> **TEXT EXCERPT**:
I'm seeing pf and pf3 clauses fail to generate in long queries containing
synonyms.  Wondering if anyone else has run into this, or if it needs to be
submitted as a bug in Jira.   It is a showstopper problem for the current
project, as the pf and pf3 were pretty heavily tuned.

Using Solr 7.1; all fields are using the following type:

With query-time synonyms:
<fieldType name="my_text_general" class="solr.TextField"
positionIncrementGap="100" autoGeneratePhraseQueries="true">
<analyzer type="index">
<charFilter class="solr.PatternReplaceCharFilterFactory"
pattern="(?i)\b(anti|hypo|hyper|non)[-\\/ ](\w+)\b" replacement="$1$2"/>
<tokenizer class="solr.WhitespaceTokenizerFactory"/>
<filter class="solr.WordDelimiterGraphFilterFactory" generateWordParts="1"
generateNumberParts="1" catenateWords="1" catenateNumbers="1"
catenateAll="0" splitOnCaseChange="0" stemEnglishPossessive="1"
 protected="protwords_wdff.txt"/>
<filter class="solr.StopFilterFactory" ignoreCase="true"
words="stopwords.txt" />
<filter class="solr.TrimFilterFactory"/>
<filter class="solr.LowerCaseFilterFactory"/>
<filter class="solr.ASCIIFoldingFilterFactory"/>
<filter class="solr.EnglishMinimalStemFilterFactory"/>
<filter class="solr.KeywordMarkerFilterFactory"

> **DATA SECTION**:

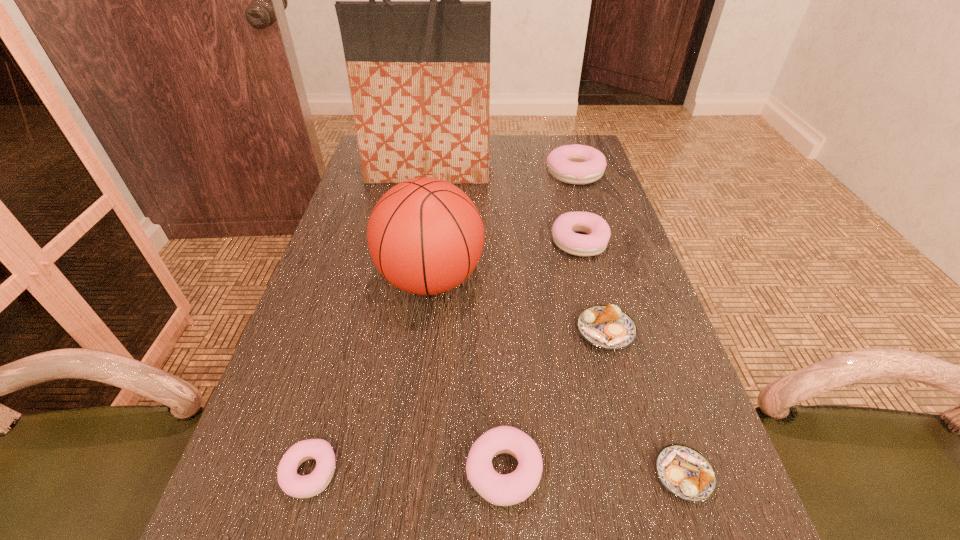
The image size is (960, 540). In the image, there is a desktop. Identify the location of vacant region at the right edge. (627, 505).

Identify the location of vacant region at the far right corner. (580, 137).

I want to click on vacant space that is in between the leftmost pastry and the basketball, so click(x=371, y=376).

Image resolution: width=960 pixels, height=540 pixels. In order to click on free space between the third farthest pastry and the leftmost pastry in this screenshot , I will do `click(458, 402)`.

This screenshot has width=960, height=540. Identify the location of free space between the tallest object and the third farthest pastry. (516, 252).

In order to click on free area in between the biggest pink pastry and the leftmost pastry in this screenshot , I will do `click(443, 323)`.

This screenshot has width=960, height=540. In order to click on empty space between the fifth shortest object and the second pink pastry from left to right in this screenshot , I will do `click(541, 356)`.

The image size is (960, 540). Identify the location of vacant point located between the smaller brown pastry and the second tallest object. (557, 377).

The image size is (960, 540). Identify the location of unoccupied position between the farthest pink pastry and the smallest pink pastry. (443, 323).

Where is `vacant space in between the smallest pink pastry and the tallest pastry`? The height and width of the screenshot is (540, 960). vacant space in between the smallest pink pastry and the tallest pastry is located at coordinates (443, 323).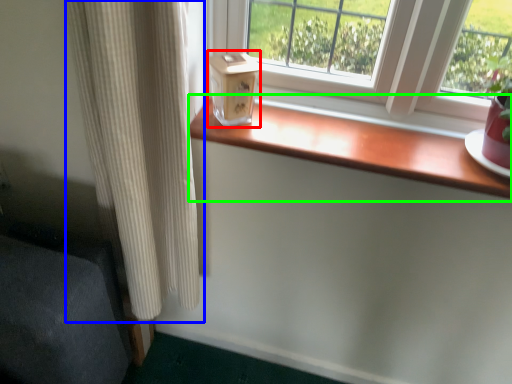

> **USING THE INFORMATION**:
(A) According to the Solr post, which version of Solr is being used?
(B) Copy the Solr post from "I'm seeing pf" to "pretty heavily tuned.".

> **RESULTS FOR EACH TASK**:
(A) Solr 7.1

(B)
I'm seeing pf and pf3 clauses fail to generate in long queries containing
synonyms.  Wondering if anyone else has run into this, or if it needs to be
submitted as a bug in Jira.   It is a showstopper problem for the current
project, as the pf and pf3 were pretty heavily tuned.